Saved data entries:
▽

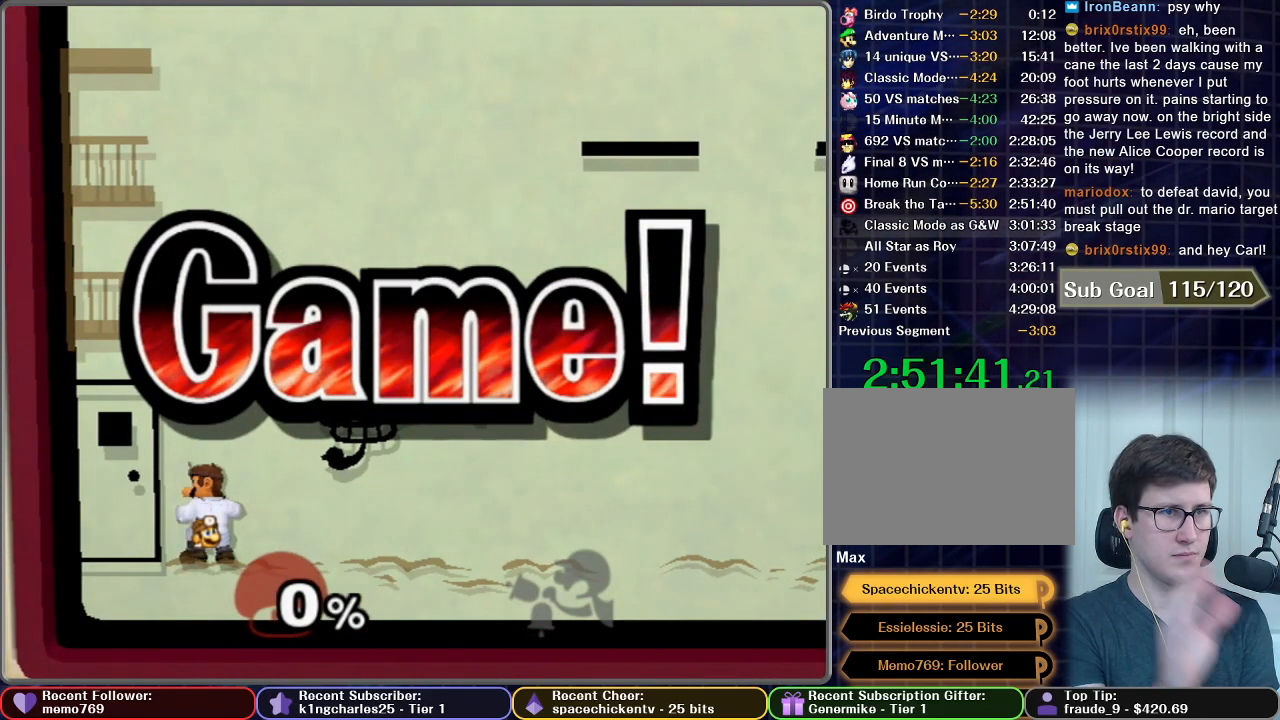
{"buttons": [], "left_stick": "center", "right_stick": "center", "button_events": []}
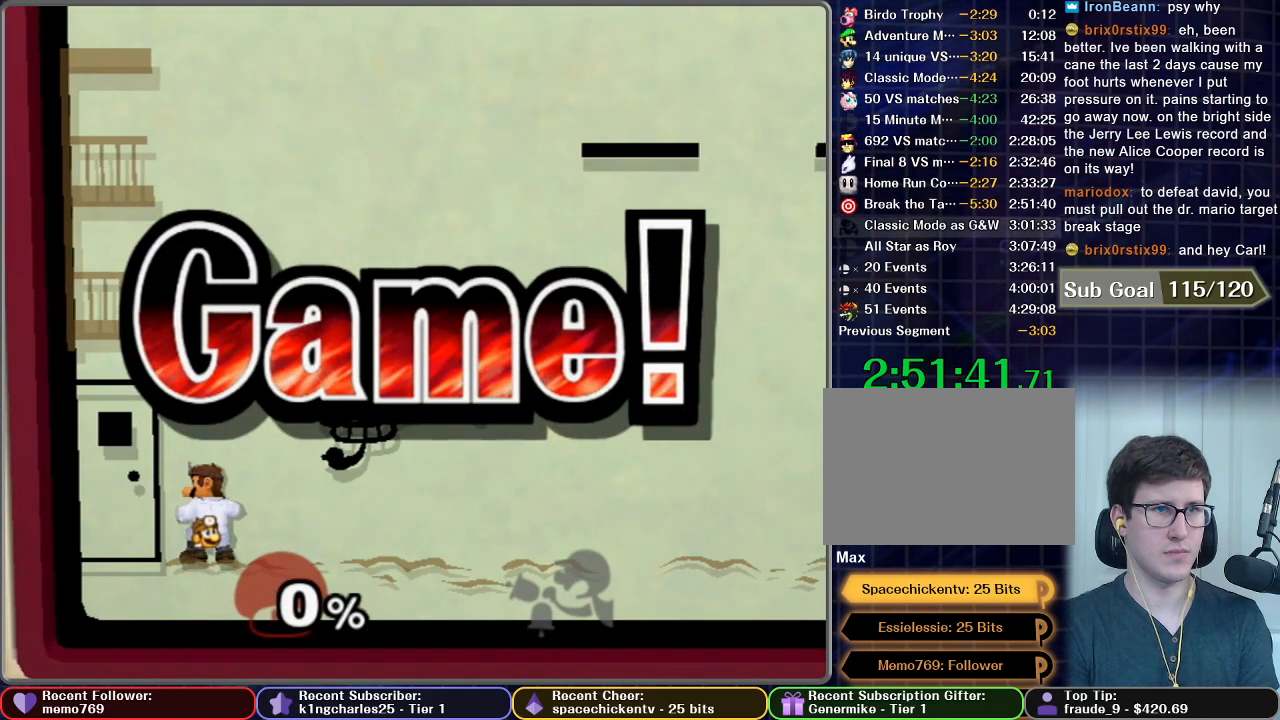
{"buttons": [], "left_stick": "center", "right_stick": "center", "button_events": []}
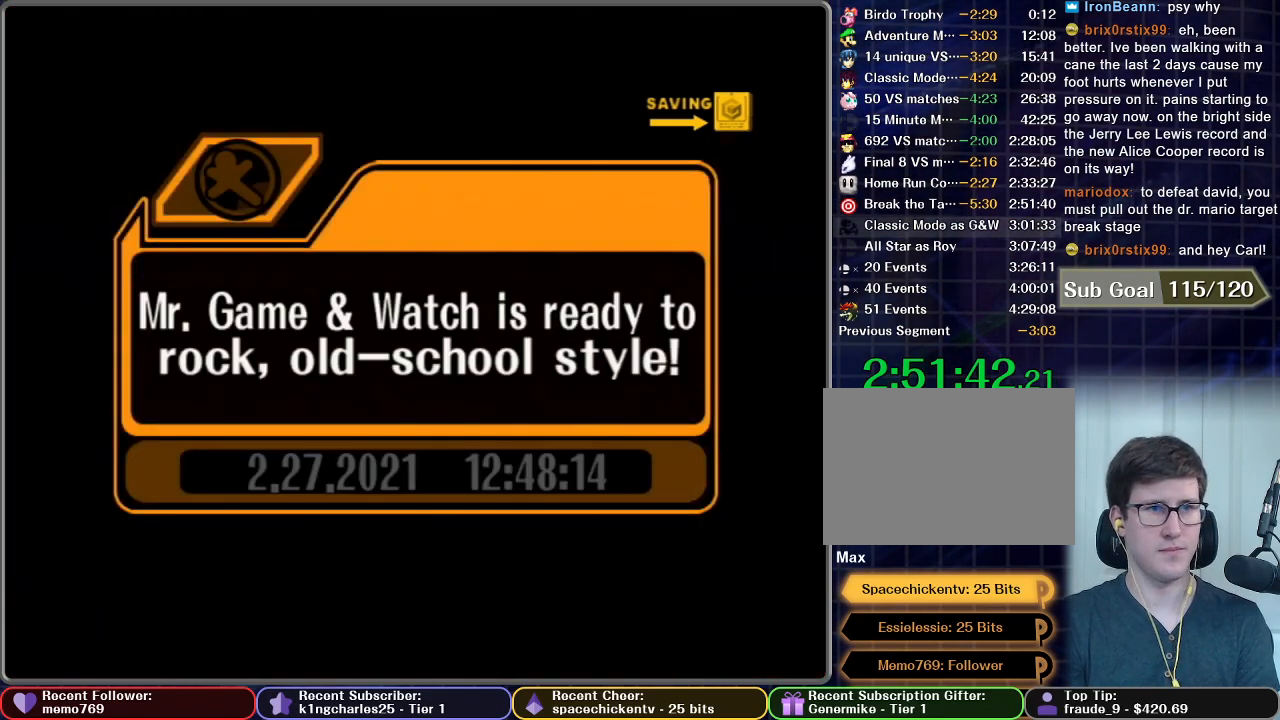
{"buttons": ["A"], "left_stick": "center", "right_stick": "center", "button_events": [[67, "START", "down"], [167, "START", "up"], [267, "START", "down"], [334, "A", "down"], [350, "START", "up"], [384, "A", "up"], [417, "START", "down"], [467, "A", "down"], [500, "START", "up"]]}
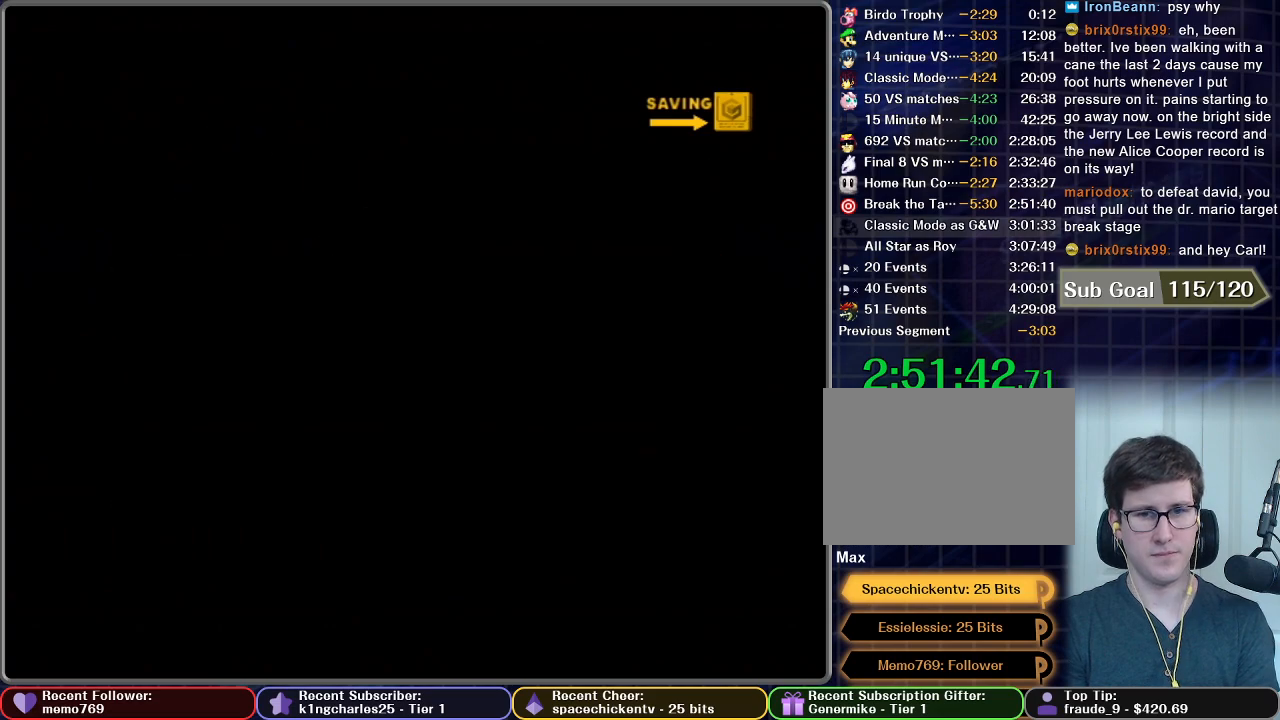
{"buttons": [], "left_stick": "center", "right_stick": "center", "button_events": [[34, "A", "up"], [67, "START", "down"], [117, "A", "down"], [167, "A", "up"], [167, "START", "up"]]}
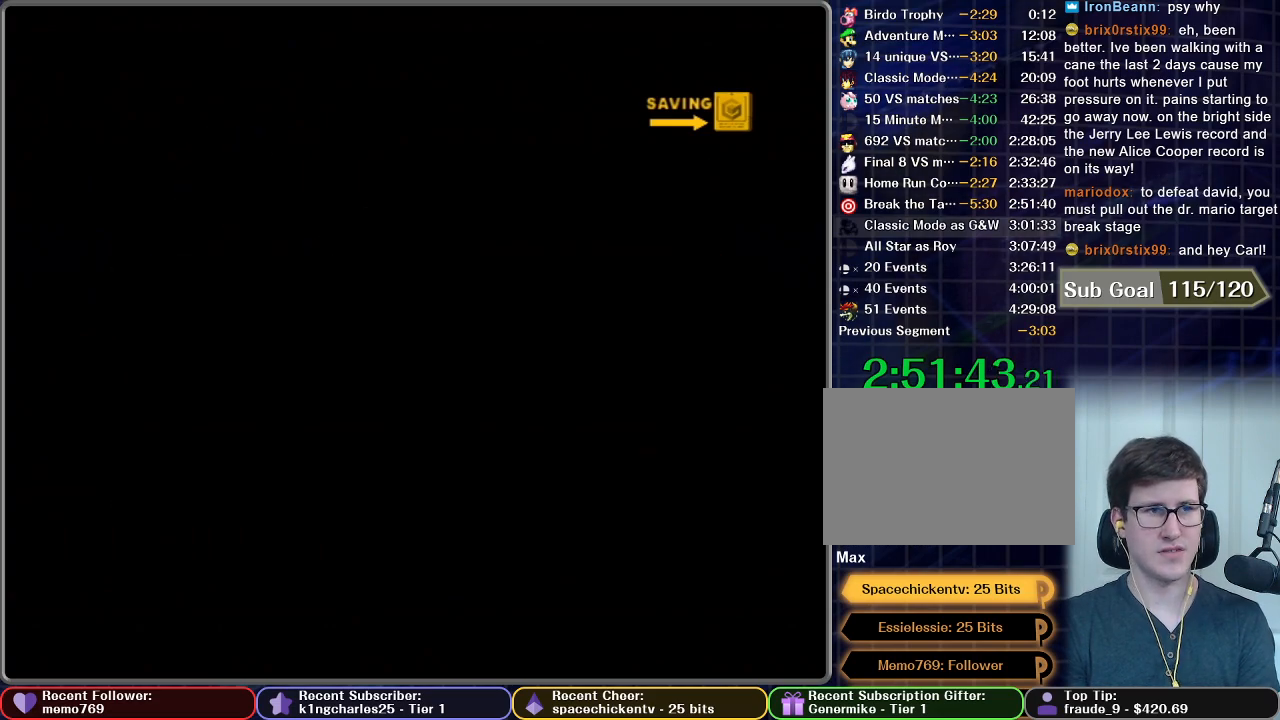
{"buttons": [], "left_stick": "center", "right_stick": "center", "button_events": []}
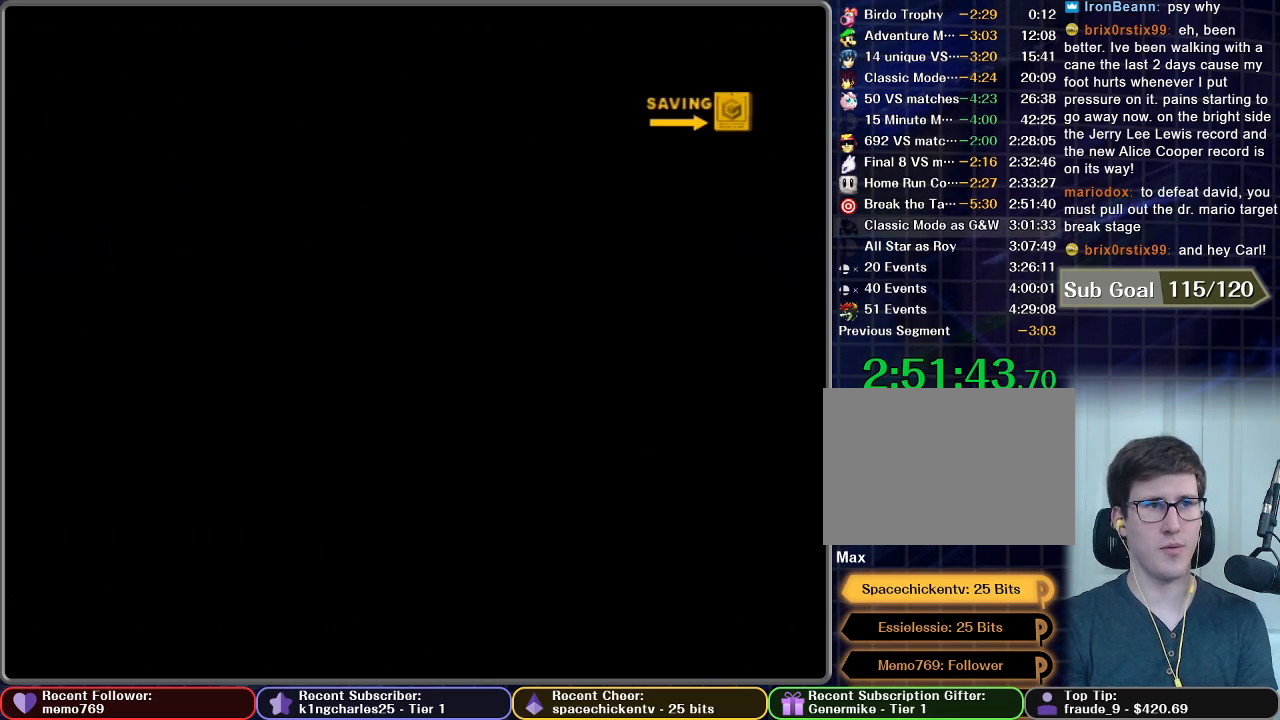
{"buttons": [], "left_stick": "center", "right_stick": "center", "button_events": []}
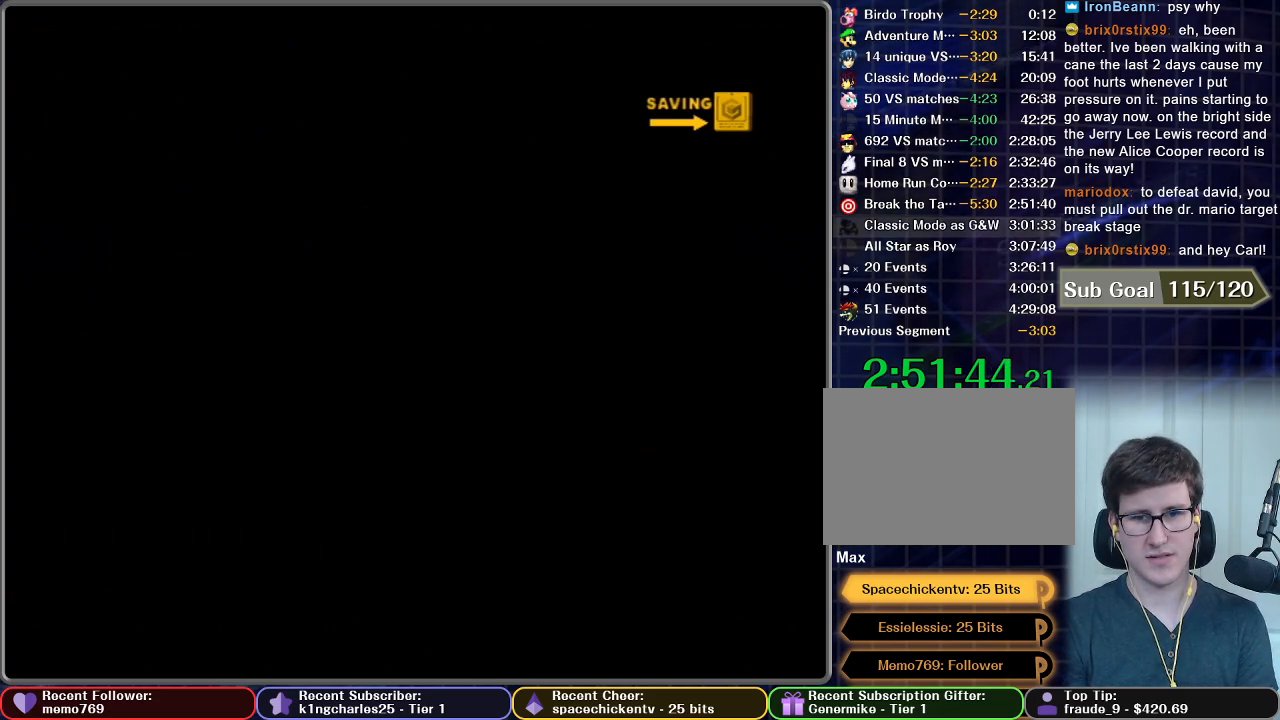
{"buttons": [], "left_stick": "center", "right_stick": "center", "button_events": []}
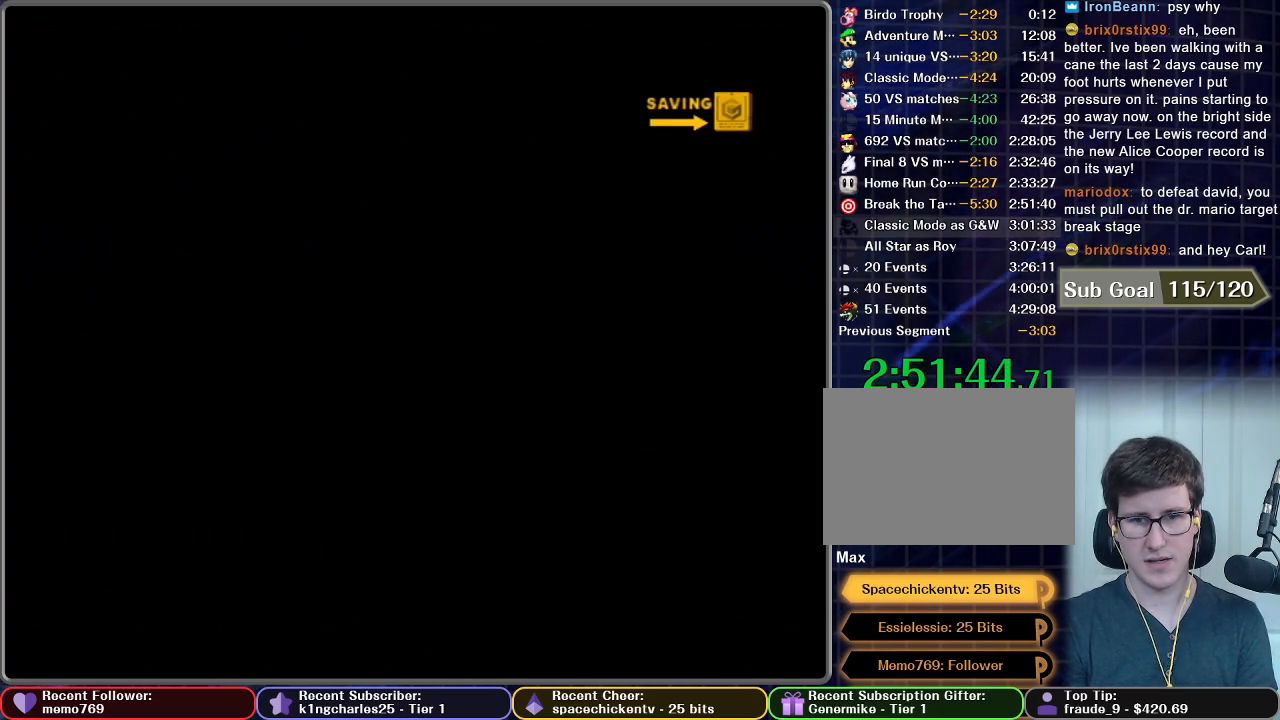
{"buttons": [], "left_stick": "center", "right_stick": "center", "button_events": []}
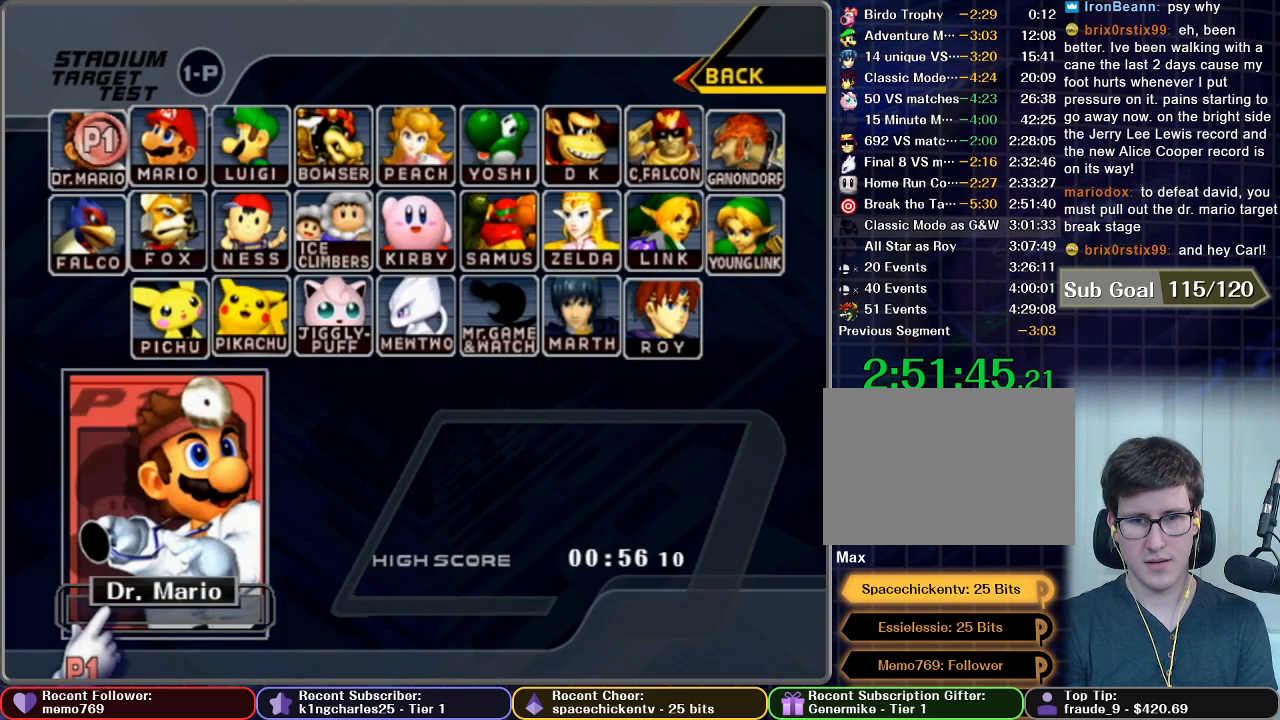
{"buttons": ["B"], "left_stick": "center", "right_stick": "center", "button_events": [[250, "B", "down"]]}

△

● EXERCISE DETAILS:
Give all entries again verbatim, without any images.

● TASK ANSWER:
{"buttons": [], "left_stick": "center", "right_stick": "center", "button_events": []}
{"buttons": [], "left_stick": "center", "right_stick": "center", "button_events": []}
{"buttons": ["A"], "left_stick": "center", "right_stick": "center", "button_events": [[67, "START", "down"], [167, "START", "up"], [267, "START", "down"], [334, "A", "down"], [350, "START", "up"], [384, "A", "up"], [417, "START", "down"], [467, "A", "down"], [500, "START", "up"]]}
{"buttons": [], "left_stick": "center", "right_stick": "center", "button_events": [[34, "A", "up"], [67, "START", "down"], [117, "A", "down"], [167, "A", "up"], [167, "START", "up"]]}
{"buttons": [], "left_stick": "center", "right_stick": "center", "button_events": []}
{"buttons": [], "left_stick": "center", "right_stick": "center", "button_events": []}
{"buttons": [], "left_stick": "center", "right_stick": "center", "button_events": []}
{"buttons": [], "left_stick": "center", "right_stick": "center", "button_events": []}
{"buttons": ["B"], "left_stick": "center", "right_stick": "center", "button_events": [[250, "B", "down"]]}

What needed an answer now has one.